As they wonder what happened and what to do, their questions are at once moral and philosophical, narcissistic and historicized. Should they seek vengeance? How or on whom? Should they believe someone who happens by, saying he’s sighted her many months after the loss? And how do they contend with the assertions of meaning and fact by the Sorcerer (Philip Gudthaykudthay), who shows up in Gulpilil’s story almost by accident, after the fat-belled Birrinbirrin (Richard Birrinbirrin) mentions him (“Ah yes,” sighs Gulpilil, “I nearly forgot that sorcerer. He was old and very powerful, he had good magic and bad magic. He lived by himself to keep his magic secret”). Nowalingu is more emblematic than individual (in this, she is somewhat meta, as all characters in the film mean beyond themselves).

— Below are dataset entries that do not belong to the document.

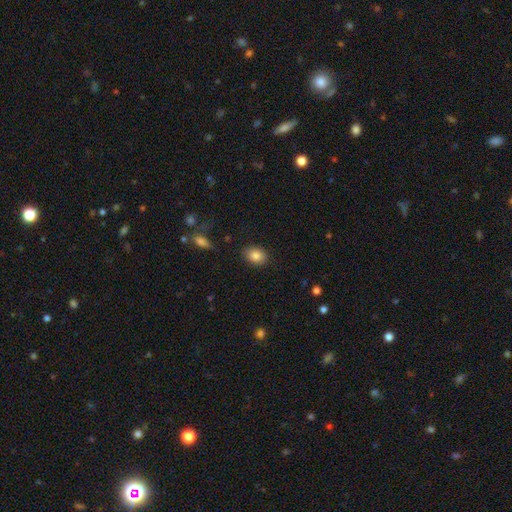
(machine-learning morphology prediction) Smooth or featured: smooth — 84% (star or artifact — 8%)
How rounded: in between — 71% (round — 28%)
Merging: none — 86% (minor disturbance — 10%)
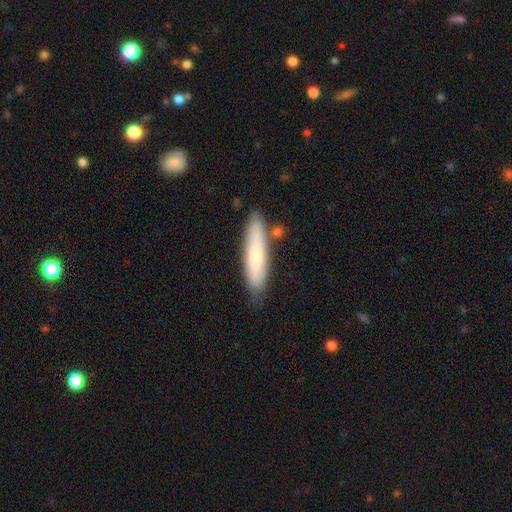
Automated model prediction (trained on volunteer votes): Smooth or featured?
  - smooth: 74% *
  - featured or disk: 20%
  - star or artifact: 6%
How rounded?
  - cigar-shaped: 79% *
  - in between: 20%
  - round: 1%
Merging?
  - none: 77% *
  - minor disturbance: 14%
  - merger: 6%
  - major disturbance: 3%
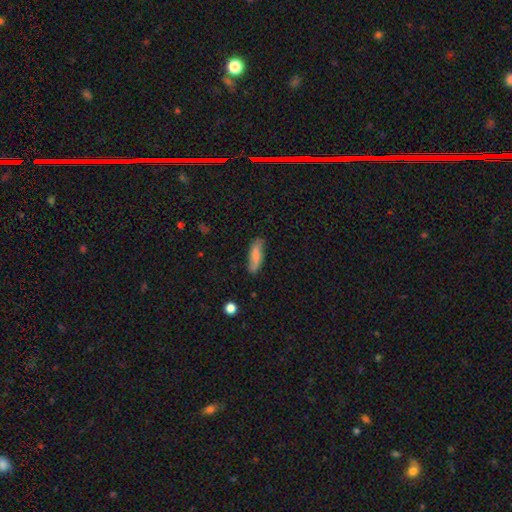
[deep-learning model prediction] Q: Smooth or featured?
A: smooth (71%); runner-up: featured or disk (23%)
Q: How rounded?
A: cigar-shaped (50%); runner-up: in between (48%)
Q: Merging?
A: none (79%); runner-up: minor disturbance (16%)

And yet her absence drives the men to actions, mistakes as well as apparently valiant essays.
It hardly seems incidental that a revenge effort goes wrong, leading to yet another desire for payback, the second communal, a ceremony called makarrata. Here the ceremony leads to dire, poetic, and oddly inspirational consequences, and perhaps some lessons, especially when it’s revealed to be unnecessary, or at least premised on faulty information. But the question of choice is central to Ten Canoes. As thoughtful and self-reflective and conscious of history as the tribesmen appear to be, they make choices that can be wrong and irrational, sophisticated and cyclical. As they prepare for battles or hunts, deaths or other reckonings, the film shows their bodies altered (strikingly, with white body paint) and energies focused (in close-ups and full-body shots, taut or at ease). A study of community and ritual, Ten Canoes celebrates as it contemplates, emphasizing the fact that this collection of stories, Gulpilil’s story in its many layers, is seen.
At the movie’s start, Gulpilil describes his own beginning. “I come from a water hole,” he says, “I was looking like a little fish in my water hole… When I die, I’ll go back to my water hole. I’ll be waiting here like a little fish, waiting to be born again.” The cycles he describes suggest that men’s choices only lead back to others — choices, lives, beginnings. “Now you’ve seen my story,” he says, “not like your story, but a good story all the same.” And how you see it: that may be your story.